JOB: For the data that follows, give the number of lines in which "Climate" appears. Add nothing to it.

THE RECORDS:
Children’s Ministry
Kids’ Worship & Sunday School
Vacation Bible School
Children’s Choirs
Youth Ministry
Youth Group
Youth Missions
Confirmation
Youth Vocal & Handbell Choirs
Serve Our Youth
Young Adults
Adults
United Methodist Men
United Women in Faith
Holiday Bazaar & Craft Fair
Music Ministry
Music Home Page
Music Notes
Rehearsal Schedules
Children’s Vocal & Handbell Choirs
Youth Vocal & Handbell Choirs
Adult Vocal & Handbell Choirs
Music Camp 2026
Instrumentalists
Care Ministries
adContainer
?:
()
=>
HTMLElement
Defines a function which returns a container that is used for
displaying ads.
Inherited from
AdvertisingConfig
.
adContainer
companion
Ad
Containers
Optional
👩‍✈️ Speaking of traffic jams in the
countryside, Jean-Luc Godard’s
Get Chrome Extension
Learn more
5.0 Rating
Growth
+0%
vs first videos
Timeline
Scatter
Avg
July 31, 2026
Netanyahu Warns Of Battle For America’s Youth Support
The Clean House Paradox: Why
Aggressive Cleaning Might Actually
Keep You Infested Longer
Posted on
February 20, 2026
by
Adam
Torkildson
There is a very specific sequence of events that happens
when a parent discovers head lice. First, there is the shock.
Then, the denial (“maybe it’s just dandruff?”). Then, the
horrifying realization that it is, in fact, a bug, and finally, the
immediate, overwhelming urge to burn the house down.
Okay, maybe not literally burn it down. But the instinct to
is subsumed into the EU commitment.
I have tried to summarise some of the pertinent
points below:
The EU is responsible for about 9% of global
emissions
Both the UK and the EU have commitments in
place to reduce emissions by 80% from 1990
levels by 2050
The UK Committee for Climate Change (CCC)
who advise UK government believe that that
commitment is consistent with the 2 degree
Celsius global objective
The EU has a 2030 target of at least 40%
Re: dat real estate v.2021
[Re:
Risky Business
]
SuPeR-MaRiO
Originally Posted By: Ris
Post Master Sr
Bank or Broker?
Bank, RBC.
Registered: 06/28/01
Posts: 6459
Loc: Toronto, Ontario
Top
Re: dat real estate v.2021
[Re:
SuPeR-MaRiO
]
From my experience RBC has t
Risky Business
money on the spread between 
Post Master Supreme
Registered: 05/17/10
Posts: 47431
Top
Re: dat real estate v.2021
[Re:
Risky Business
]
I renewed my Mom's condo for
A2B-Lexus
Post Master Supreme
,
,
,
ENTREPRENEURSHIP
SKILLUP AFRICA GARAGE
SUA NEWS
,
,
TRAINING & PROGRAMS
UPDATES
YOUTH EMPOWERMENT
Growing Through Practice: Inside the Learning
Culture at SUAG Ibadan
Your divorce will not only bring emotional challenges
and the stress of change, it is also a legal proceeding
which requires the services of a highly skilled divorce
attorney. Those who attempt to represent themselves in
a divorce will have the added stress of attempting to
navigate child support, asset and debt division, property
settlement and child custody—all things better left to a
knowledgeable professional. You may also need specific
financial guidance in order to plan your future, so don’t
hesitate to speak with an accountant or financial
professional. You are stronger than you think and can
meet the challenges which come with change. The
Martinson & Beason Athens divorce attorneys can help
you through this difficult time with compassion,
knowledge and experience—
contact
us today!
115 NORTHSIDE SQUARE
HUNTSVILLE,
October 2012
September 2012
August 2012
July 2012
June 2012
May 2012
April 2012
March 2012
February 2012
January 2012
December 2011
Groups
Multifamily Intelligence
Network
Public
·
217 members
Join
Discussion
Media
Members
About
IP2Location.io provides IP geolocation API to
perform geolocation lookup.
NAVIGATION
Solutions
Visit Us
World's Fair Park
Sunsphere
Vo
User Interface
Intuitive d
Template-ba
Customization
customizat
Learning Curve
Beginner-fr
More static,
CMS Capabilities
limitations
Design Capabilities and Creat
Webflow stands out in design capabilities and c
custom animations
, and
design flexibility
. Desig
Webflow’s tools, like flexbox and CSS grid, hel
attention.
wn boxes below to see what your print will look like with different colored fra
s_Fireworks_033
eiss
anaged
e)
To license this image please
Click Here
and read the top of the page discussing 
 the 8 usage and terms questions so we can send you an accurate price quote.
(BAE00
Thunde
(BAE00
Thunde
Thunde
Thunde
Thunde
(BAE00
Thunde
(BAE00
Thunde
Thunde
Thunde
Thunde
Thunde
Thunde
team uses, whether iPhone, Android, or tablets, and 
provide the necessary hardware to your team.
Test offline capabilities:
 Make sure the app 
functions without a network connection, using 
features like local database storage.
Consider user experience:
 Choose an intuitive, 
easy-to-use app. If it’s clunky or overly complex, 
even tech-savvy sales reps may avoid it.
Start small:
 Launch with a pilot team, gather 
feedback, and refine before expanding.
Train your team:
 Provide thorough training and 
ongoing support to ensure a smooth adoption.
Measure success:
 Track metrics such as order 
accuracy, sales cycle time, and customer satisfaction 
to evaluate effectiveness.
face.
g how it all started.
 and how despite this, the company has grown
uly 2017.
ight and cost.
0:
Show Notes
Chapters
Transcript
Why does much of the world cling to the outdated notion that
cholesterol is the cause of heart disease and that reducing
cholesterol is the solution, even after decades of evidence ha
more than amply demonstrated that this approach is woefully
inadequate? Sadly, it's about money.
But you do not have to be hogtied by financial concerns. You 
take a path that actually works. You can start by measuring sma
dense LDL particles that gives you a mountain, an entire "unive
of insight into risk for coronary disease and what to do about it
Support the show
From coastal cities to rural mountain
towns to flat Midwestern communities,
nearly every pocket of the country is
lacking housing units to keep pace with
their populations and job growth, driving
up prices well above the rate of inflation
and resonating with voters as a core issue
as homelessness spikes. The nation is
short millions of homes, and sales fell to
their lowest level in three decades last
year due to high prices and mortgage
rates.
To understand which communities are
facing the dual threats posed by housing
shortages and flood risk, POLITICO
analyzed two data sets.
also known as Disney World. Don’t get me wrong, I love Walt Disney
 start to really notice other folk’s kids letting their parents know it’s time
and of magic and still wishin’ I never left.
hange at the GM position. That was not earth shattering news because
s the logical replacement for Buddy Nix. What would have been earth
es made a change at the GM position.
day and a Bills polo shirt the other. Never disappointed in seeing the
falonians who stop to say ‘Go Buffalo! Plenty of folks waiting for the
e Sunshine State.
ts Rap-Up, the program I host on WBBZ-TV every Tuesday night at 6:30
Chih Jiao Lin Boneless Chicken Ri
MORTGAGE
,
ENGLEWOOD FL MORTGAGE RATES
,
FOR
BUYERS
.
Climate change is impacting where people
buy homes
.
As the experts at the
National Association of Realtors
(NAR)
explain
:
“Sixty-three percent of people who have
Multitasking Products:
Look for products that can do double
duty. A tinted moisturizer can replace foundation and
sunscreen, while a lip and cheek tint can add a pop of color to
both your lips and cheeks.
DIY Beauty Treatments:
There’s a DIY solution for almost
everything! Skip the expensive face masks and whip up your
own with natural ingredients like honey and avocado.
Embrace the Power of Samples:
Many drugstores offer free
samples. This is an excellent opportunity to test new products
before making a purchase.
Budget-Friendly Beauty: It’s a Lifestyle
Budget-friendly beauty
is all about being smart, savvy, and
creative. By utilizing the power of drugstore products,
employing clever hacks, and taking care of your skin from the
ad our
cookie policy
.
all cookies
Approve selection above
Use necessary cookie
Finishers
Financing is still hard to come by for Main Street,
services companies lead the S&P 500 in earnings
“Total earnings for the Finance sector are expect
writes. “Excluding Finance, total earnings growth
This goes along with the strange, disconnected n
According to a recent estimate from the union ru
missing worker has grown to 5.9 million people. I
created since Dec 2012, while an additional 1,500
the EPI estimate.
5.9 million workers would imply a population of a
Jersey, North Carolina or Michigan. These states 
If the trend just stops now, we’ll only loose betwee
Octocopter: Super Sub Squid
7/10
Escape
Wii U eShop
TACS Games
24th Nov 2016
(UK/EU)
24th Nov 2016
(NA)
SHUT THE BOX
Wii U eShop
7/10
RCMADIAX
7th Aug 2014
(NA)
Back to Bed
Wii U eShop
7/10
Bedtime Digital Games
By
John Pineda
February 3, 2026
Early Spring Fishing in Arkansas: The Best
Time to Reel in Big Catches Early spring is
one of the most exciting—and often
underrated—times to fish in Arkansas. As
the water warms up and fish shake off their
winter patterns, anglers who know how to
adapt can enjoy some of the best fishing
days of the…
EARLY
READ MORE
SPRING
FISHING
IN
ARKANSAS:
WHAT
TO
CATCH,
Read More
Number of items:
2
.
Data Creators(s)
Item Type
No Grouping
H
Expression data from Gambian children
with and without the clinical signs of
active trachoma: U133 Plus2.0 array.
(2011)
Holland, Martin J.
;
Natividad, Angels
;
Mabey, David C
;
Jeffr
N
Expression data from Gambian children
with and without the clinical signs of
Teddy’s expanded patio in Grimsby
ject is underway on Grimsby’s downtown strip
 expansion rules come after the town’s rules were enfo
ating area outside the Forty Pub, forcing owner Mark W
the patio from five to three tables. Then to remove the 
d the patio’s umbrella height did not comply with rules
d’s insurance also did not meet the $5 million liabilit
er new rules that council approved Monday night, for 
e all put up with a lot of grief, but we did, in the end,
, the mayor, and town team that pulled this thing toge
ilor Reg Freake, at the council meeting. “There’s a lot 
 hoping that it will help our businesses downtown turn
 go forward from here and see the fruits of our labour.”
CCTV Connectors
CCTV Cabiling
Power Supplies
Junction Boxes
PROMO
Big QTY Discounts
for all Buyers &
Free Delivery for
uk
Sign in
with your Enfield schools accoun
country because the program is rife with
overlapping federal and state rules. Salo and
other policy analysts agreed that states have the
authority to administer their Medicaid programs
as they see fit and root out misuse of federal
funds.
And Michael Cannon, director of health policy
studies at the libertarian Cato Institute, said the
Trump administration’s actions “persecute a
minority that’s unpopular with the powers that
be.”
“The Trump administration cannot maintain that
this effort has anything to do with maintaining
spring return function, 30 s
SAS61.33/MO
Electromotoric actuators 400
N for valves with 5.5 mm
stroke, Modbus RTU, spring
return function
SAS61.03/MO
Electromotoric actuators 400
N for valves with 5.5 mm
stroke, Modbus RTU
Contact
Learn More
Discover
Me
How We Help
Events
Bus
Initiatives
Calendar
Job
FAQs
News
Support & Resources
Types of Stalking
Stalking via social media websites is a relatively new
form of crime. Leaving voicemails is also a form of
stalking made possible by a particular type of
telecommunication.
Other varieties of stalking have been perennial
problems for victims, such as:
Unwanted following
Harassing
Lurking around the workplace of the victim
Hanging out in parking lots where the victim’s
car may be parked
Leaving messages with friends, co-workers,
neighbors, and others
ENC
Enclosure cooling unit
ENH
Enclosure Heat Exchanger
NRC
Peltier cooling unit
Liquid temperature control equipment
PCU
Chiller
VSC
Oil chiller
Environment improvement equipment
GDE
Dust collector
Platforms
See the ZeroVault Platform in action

YOUR RESPONSE: 2